What the government does NOT have the authority to mandate is that both men AND WOMEN abdicate their First Amendment rights; the government should enact no law restricting the free exercise of religion. Those opposed to the “contraceptive mandate” are not trying to shove their own viewpoints down anyone else’s throats. THEY ARE NOT SAYING that contraceptives should never be used. They are simply trying to protect their right to exercise what they believe – to have the CHOICE as to whether or not they finance something to which they have religious and/or moral objections
BARBARA J FERRARO, Hawaii State Director, Concerned Women for America, Hilo
ARE ROOSTERS A NOISE PROBLEM?
I would like to request help from the community on this everlasting issue, and some response to see if you feel the same way as many of us do.
I am doing a research paper on crowing roosters for my college class on “Taking a Stand on a Local Issue.” So far, I have found a lot of information but still need your help and response as a community on this. Does anyone know where we stand on this? Why are there still crowing roosters in our residential neighborhoods?

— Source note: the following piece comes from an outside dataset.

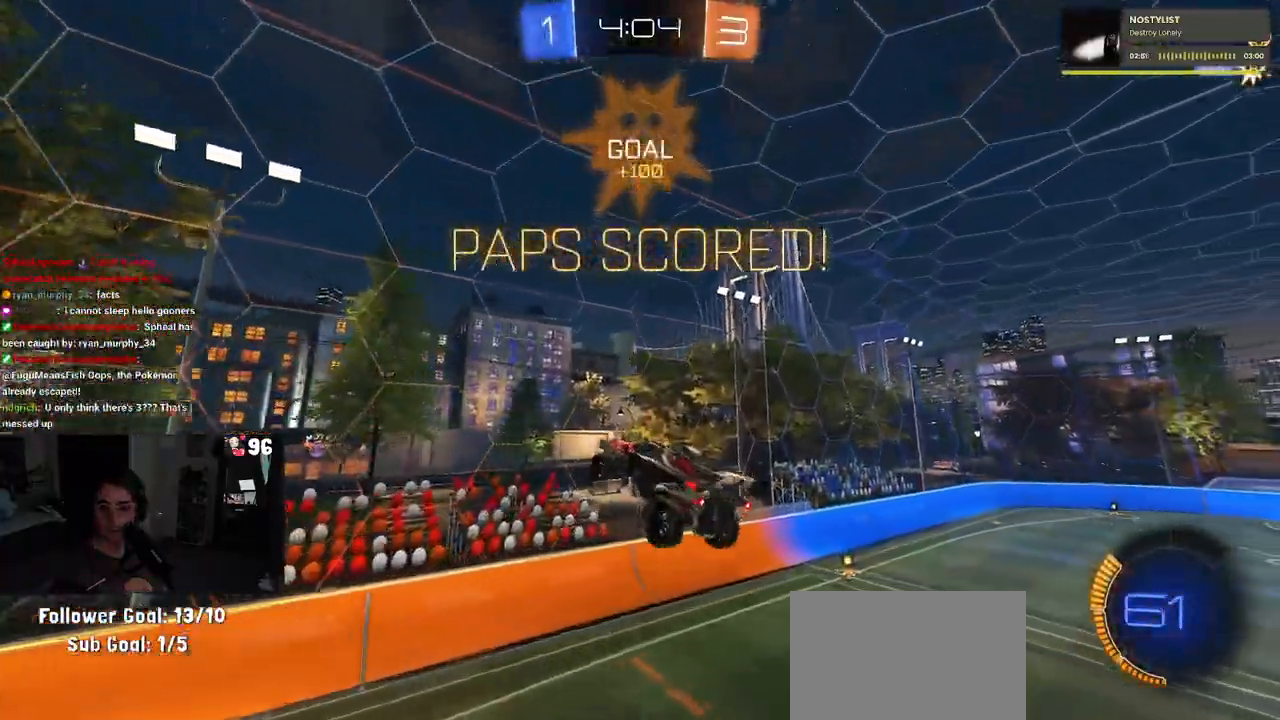
{"buttons": [], "left_stick": "left", "right_stick": "center", "events": [[33, "L1", "up"], [467, "left_stick", "left"]]}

Do we not have rights to our peace and quiet enjoyment in our own homes? Where is that noise ordinance that was proposed in a bill by the County Council in 2003 to stop having roosters in residential areas? Does anyone even know about this proposed bill presented by the committee NINE YEARS AGO? Does anyone feel this is a problem, or do we just again ignore it for another nine years?? I can’t even talk on my phone in my home without the other party asking if I have a rooster in my house.
If you would like a say in this, please voice your opinion. Let us finally take a stand on this issue. Let this rooster noise finally come to a STOP! For the owners of these roosters, please have some consideration for others and move them to a secluded area where the crowing would not disturb anyone’s sleep. We are not trying to change your lifestyle – just the location of how you do it!
During the day as well, did you know that the roosters are also a major disturbance for students trying to concentrate and study in a classroom nearby? They cannot even hear their teacher speak over the crowing and screaming of these roosters.
For whatever reasons you, as a rooster owner, may have, the community needs your support to make this place that we live in truly the beautiful paradise called Hawaii, and not the country lifestyle of the Philippines with screaming roosters all day long! Let us finally take a stand and make a change to make this the paradise we live in!